■ **Source extract**:
============================================================

# Count publications in the IDR

This notebook uses the IDR OMERO.web API to fetch the top-level study metadata for all published studies, and fetches Pubmed metadata for each study that contains a Pubmed ID.

This is used to show the journals and number of studies associated with that journal in the IDR.

In [1]:
from collections import Counter
import requests
try:
    from tqdm import tqdm
except ImportError:
    tqdm = iter

IDR_BASE_URL = "https://idr.openmicroscopy.org"
INDEX_PAGE = f"{IDR_BASE_URL}/webclient/?experimenter=-1"
MAP_URL = '{base}/webclient/api/annotations/?type=map&{type}={id}'
PUBMED_URL = 'https://eutils.ncbi.nlm.nih.gov/entrez/eutils/esummary.fcgi?db=pubmed&id={pubmedid}&retmode=json'

OMERO.web uses a default session backend authentication
scheme to authenticate.
First create a HTTP session using the
[`requests`](http://docs.python-requests.org/en/master/) library:

In [2]:
session = requests.Session()
request = requests.Request('GET', INDEX_PAGE)
prepped = session.prepare_request(request)
response = session.send(prepped)

============================================================

■ **Tasks to perform**:
1 > Retype the stretch from "# Count publications" through "in the IDR." in the IDR notebook.
2 > Answer these questions from the IDR notebook:
(a) What does the notebook fetch for each study that contains a Pubmed ID?
(b) What is tqdm set to if importing it raises an ImportError?
(c) Which library is used to create the HTTP session?

■ **Supplied information**:

============================================================

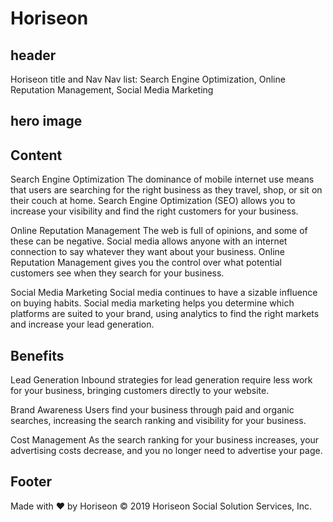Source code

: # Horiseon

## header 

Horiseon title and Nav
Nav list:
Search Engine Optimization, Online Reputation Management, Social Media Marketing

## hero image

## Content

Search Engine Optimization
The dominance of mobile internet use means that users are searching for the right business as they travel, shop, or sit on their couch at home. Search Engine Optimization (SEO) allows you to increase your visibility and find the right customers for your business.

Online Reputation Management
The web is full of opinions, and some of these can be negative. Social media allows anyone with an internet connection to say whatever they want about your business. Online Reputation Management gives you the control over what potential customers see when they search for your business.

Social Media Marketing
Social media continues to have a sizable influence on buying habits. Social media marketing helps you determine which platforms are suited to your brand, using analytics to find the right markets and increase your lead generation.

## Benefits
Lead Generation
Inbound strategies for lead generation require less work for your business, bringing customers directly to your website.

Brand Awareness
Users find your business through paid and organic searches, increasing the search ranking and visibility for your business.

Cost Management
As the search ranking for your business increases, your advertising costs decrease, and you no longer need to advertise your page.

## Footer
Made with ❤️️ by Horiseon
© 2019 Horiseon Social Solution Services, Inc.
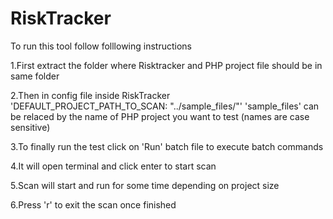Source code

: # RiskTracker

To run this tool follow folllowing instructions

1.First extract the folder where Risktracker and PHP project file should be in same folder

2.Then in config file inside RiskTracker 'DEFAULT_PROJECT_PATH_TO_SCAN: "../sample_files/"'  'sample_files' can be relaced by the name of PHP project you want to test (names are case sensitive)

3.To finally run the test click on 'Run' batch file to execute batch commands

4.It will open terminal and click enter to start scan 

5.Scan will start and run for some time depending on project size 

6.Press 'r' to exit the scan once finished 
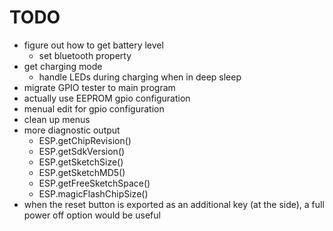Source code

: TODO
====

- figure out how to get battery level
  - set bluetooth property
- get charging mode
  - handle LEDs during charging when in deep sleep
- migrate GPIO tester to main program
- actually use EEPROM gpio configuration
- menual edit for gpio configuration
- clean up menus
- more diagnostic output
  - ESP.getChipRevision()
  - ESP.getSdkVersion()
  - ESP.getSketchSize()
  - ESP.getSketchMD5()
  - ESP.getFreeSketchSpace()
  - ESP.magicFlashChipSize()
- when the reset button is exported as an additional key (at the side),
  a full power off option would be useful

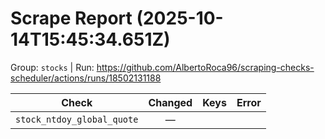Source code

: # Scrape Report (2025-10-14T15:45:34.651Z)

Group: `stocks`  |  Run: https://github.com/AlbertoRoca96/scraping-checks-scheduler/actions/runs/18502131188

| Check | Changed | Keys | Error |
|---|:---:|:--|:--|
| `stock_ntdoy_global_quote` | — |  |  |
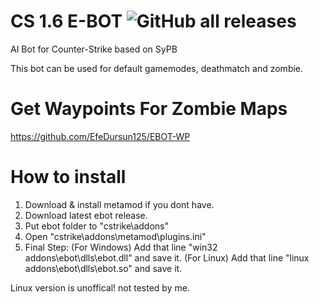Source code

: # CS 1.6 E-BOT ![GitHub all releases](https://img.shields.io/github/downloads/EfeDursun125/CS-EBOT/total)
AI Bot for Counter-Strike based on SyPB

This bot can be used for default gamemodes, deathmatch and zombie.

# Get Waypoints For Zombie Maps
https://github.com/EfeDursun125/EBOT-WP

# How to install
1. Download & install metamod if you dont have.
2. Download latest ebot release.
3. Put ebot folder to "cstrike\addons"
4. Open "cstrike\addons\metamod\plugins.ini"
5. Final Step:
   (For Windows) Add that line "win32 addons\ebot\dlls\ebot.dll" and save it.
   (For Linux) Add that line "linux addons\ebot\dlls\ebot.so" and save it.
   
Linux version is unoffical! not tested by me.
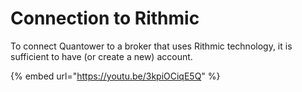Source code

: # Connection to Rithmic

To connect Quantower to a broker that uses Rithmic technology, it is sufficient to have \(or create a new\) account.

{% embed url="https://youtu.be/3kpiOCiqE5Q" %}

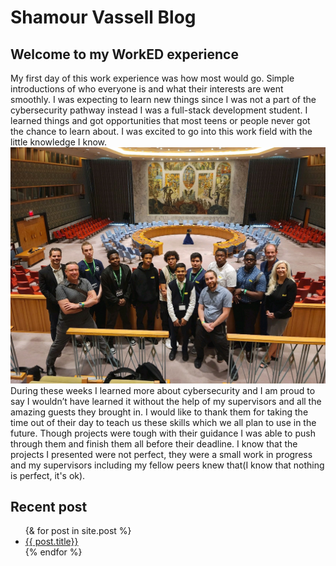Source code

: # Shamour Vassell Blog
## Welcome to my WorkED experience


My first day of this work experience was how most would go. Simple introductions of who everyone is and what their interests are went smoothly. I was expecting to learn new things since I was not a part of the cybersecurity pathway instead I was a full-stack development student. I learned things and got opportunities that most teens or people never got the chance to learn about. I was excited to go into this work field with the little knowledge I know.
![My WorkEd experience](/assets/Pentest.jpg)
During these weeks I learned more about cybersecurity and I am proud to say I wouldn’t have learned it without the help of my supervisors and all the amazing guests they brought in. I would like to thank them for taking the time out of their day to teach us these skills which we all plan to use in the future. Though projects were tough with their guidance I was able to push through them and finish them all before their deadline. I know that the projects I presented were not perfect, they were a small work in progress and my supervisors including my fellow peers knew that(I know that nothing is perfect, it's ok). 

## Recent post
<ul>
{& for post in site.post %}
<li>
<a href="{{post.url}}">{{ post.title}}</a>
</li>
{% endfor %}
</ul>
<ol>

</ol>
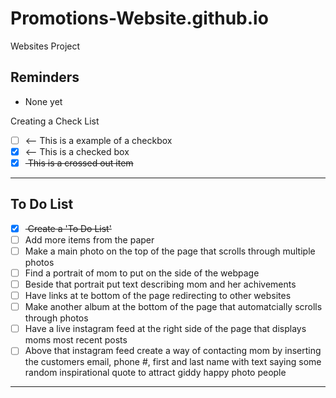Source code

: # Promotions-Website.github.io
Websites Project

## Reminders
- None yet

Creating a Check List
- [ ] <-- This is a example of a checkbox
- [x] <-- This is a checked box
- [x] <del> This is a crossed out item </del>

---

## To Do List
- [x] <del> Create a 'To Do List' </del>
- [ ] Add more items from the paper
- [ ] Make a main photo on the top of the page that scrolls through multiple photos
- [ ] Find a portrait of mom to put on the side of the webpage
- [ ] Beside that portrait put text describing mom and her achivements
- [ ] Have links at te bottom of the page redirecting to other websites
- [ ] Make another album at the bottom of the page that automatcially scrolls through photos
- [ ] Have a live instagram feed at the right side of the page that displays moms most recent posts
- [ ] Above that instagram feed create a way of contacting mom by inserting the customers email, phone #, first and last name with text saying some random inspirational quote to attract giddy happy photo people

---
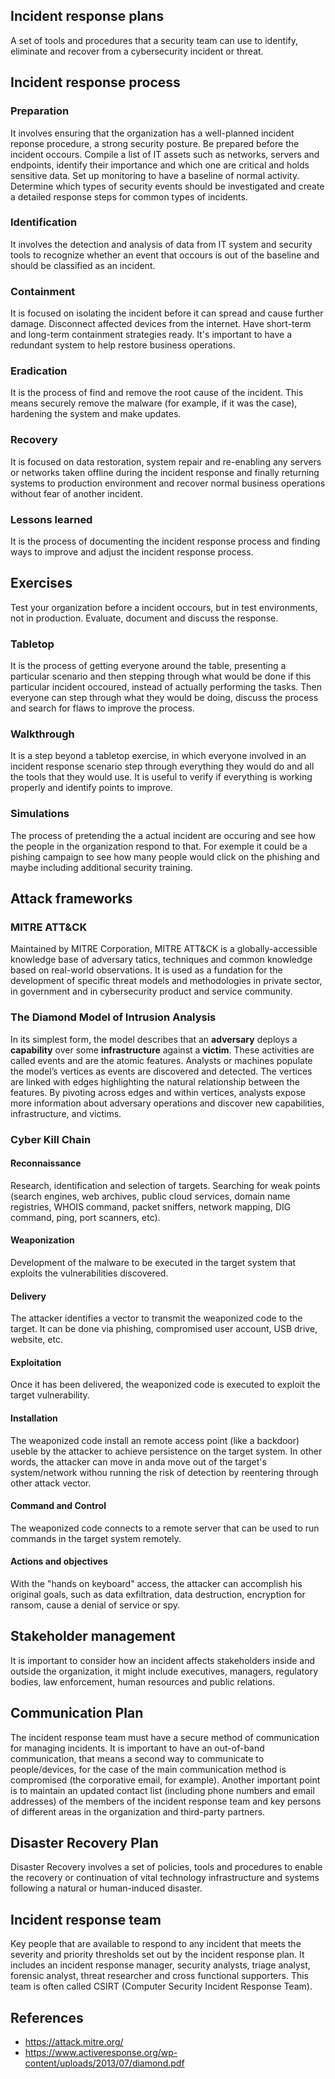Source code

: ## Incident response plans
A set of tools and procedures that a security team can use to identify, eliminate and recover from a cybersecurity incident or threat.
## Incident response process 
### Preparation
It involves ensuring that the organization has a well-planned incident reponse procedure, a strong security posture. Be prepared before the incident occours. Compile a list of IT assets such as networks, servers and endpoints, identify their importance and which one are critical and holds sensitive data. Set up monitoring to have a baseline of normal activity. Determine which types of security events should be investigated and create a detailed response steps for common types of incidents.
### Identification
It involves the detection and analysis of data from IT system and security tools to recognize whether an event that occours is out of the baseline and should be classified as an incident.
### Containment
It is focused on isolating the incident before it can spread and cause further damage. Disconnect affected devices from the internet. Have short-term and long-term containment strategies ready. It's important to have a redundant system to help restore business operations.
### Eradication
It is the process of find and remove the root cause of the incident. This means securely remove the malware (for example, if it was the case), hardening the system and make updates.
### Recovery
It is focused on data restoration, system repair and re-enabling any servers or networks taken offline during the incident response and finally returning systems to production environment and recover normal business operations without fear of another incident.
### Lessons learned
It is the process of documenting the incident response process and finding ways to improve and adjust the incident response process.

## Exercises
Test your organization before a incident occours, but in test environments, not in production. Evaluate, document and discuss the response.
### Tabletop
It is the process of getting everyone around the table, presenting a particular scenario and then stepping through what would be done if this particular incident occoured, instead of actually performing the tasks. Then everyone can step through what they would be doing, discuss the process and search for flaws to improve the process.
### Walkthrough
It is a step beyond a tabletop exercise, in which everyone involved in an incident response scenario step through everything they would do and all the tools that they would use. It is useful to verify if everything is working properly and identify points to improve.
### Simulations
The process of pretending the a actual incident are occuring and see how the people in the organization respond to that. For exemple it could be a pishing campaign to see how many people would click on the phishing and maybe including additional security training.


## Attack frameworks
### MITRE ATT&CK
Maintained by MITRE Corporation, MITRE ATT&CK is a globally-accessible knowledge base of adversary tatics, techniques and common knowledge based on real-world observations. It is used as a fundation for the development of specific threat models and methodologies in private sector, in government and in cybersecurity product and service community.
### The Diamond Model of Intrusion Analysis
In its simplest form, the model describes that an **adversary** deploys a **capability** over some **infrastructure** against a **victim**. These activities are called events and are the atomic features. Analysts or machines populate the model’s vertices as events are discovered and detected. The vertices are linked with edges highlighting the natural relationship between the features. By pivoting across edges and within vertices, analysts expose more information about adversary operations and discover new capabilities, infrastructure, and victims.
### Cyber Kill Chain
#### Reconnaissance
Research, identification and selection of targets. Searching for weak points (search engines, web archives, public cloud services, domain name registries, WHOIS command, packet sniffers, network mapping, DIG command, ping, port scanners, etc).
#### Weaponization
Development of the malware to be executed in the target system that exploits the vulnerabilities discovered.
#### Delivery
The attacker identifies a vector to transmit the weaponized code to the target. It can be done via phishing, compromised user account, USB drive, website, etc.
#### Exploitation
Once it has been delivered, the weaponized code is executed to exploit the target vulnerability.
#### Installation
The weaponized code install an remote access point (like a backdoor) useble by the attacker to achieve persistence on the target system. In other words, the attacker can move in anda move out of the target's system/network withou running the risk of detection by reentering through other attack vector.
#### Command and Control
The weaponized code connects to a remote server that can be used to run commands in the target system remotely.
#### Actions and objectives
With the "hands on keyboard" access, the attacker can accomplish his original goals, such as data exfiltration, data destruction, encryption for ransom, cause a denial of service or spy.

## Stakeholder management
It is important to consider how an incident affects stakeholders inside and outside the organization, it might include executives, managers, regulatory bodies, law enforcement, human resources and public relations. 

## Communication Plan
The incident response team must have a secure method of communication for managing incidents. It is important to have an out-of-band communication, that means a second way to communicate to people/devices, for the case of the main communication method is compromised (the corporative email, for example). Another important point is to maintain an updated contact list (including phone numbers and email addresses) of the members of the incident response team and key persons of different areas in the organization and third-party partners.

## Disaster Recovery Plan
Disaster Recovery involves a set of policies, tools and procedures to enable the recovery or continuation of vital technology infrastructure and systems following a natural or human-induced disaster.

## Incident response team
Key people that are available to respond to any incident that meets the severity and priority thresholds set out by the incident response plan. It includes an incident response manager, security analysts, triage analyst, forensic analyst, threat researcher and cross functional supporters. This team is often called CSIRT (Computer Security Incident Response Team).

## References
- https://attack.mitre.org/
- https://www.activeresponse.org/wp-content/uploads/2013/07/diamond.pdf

============================================================

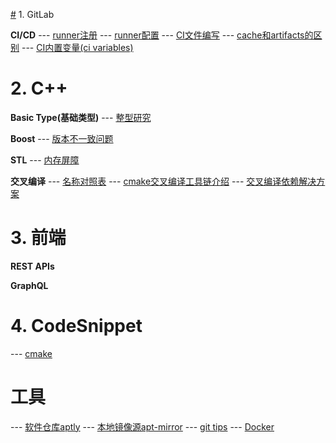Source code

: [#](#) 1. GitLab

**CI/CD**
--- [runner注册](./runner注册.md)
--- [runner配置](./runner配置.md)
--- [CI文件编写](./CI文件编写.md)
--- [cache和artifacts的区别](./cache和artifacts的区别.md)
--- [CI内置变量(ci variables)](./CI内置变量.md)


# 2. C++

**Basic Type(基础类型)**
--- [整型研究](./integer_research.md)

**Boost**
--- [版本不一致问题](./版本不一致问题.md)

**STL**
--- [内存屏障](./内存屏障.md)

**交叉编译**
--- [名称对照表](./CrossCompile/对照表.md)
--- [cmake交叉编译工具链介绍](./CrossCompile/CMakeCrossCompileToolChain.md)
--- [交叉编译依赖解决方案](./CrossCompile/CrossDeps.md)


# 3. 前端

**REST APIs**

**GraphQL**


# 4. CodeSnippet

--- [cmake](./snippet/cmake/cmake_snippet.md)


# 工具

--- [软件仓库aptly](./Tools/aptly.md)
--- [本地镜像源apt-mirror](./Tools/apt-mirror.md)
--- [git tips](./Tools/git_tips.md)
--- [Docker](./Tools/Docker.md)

============================================================

■ **Responses to the tasks**:
1 >
# Count publications in the IDR

This notebook uses the IDR OMERO.web API to fetch the top-level study metadata for all published studies, and fetches Pubmed metadata for each study that contains a Pubmed ID.

This is used to show the journals and number of studies associated with that journal in the IDR.

2 >
(a) Pubmed metadata.
(b) iter.
(c) The requests library.